C++ optimizations

lucasart · Post by **lucasart** » Mon Nov 12, 2012 5:00 pm

lucasart wrote: - now when you have a move_t m at the start of a function, do not use m.fsq, m.tsq, m.flag, m.prom more than once (unless in rare if conditions where it doesn't matter). Typically you'll use m.fsq and m.tsq a lot, but perhaps m.flag and m.prom only once or twice in a rare branching, rather start like this
Code: Select all
const int fsq = m.fsq, tsq = m.tsq;
and *then* use fsq, and tsq normally.

In fact, this optimization should be performed by the compiler. The compiler analyzes your function block, and it KNOWS that m is not modified, so it knows that if m.fsq, m.tsq etc. appear in several places, the extraction should be performed once and for all. Try it, with gcc -O3, you'll be surprised! Also, using const everywhere you can may help the compiler, as well as avoid human errors.

Generally, I would say: never assume, always verify. And never listen to anyone, especially on talkchess

wgarvin · Post by **wgarvin** » Mon Nov 12, 2012 5:40 pm

lucasart wrote:
lucasart wrote: - now when you have a move_t m at the start of a function, do not use m.fsq, m.tsq, m.flag, m.prom more than once (unless in rare if conditions where it doesn't matter). Typically you'll use m.fsq and m.tsq a lot, but perhaps m.flag and m.prom only once or twice in a rare branching, rather start like this
Code: Select all
const int fsq = m.fsq, tsq = m.tsq;
and *then* use fsq, and tsq normally.
In fact, this optimization should be performed by the compiler. The compiler analyzes your function block, and it KNOWS that m is not modified, so it knows that if m.fsq, m.tsq etc. appear in several places, the extraction should be performed once and for all. Try it, with gcc -O3, you'll be surprised!

In simple cases yes. But doing it manually is helpful because it makes it obvious to the compiler that even if something potentially aliases m.fsq after this line of code, that aliasing can not affect the value of the local variable fsq. So fsq will almost certainly live in a register and not get any spurious loads. Even with the strict aliasing rule, m.fsq might present ambiguities to the compiler (especially in more complex code, or where non-inline functions are called, etc.) Thats one reason I hate the strict-aliasing rules: you can write non-conforming code that seems to work for a while, but it might silently fail one day and cause wrong behaviour. And meanwhile it still doesn't always help solve even these simple cases of aliasing. You still end up needing to put restrict on things to tell the compiler when you know there is no actual aliasing. And there is almost no way to comply with it when writing deliberately-aliasing low-level code (for example, to write a decompressor which does deliberate unaligned loads of various sizes from a bytestream, there is no portable way of doing this that conforms with the strict aliasing rule... but its easy if you just disable strict aliasing). For any complex codebase that includes type-punning and low-level bit twiddling, just turning off strict-aliasing is by far the safest way to handle it.

lucasart wrote:Also, using const everywhere you can may help the compiler, as well as avoid human errors.

DATASET EXCERPT:
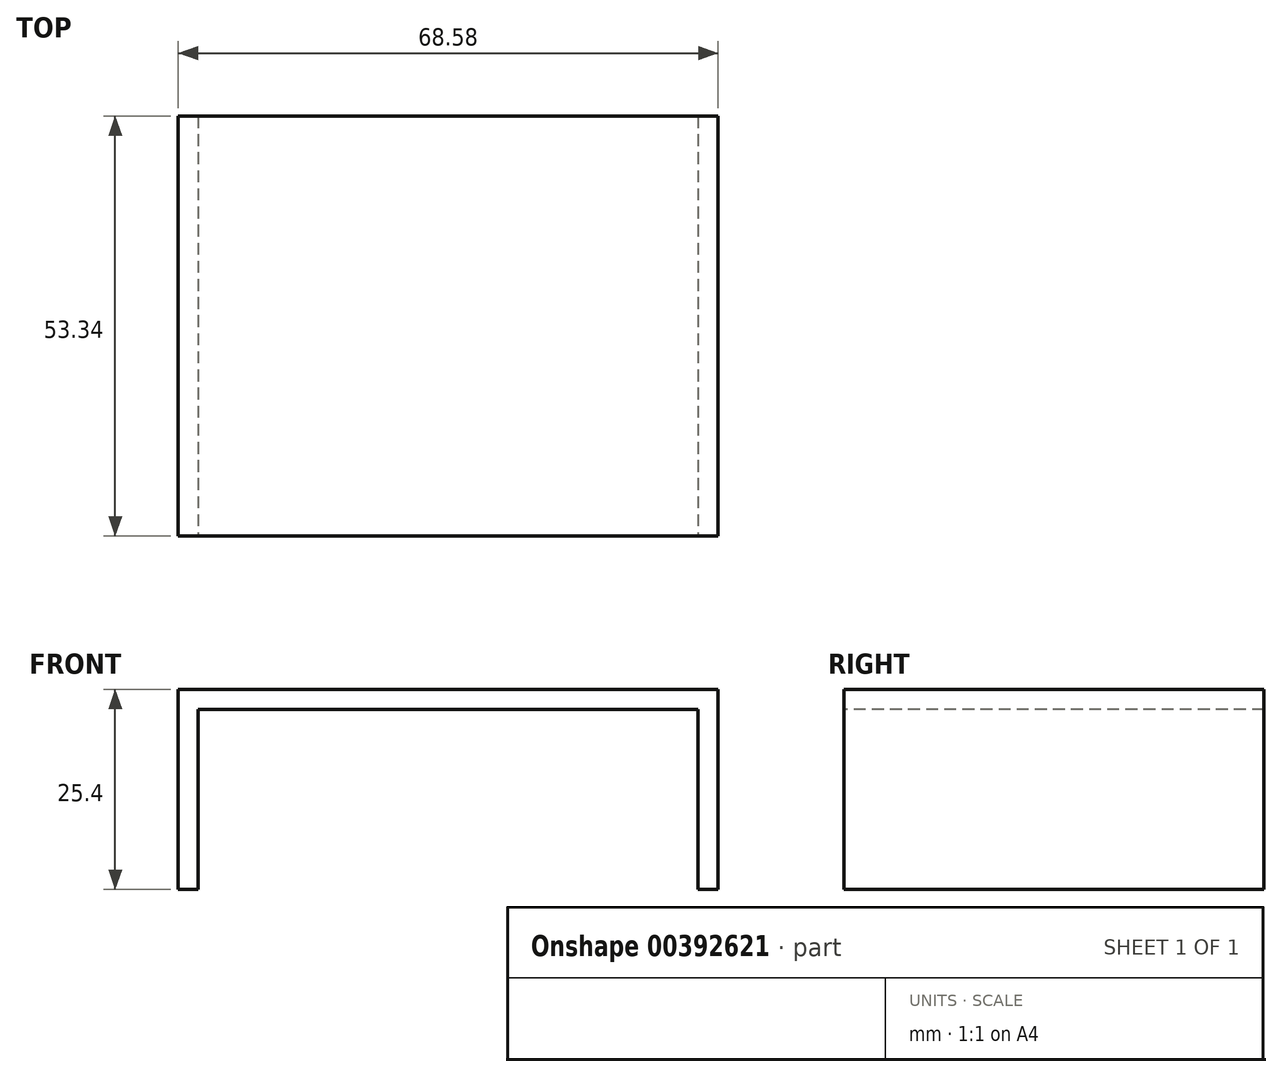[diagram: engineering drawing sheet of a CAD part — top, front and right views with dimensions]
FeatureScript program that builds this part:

GOAL: Condense the paragraph of the C++ optimizations thread that begins "In simple cases yes" into a bulleted list, keeping its main facts. This material has nothing to do with the C++ optimizations thread.

SOLUTION BELOW:
- The compiler handles this in simple cases, but copying the value to a local variable by hand still helps.
- Once copied, nothing that might alias m.fsq can change the local fsq. It will almost certainly stay in a register and avoid spurious loads.
- Even with the strict aliasing rule, m.fsq can be ambiguous to the compiler. This is especially true in complex code or where non-inline functions are called.
- The writer hates strict-aliasing rules because non-conforming code can seem to work for a while and then silently fail.
- The rules don't always resolve even simple aliasing cases, so restrict is still needed to tell the compiler there is no aliasing.
- Deliberately aliasing low-level code, such as a decompressor doing unaligned loads of various sizes from a bytestream, has no portable conforming approach. It is easy with strict aliasing disabled.
- For complex codebases with type-punning and low-level bit twiddling, turning off strict aliasing is by far the safest choice.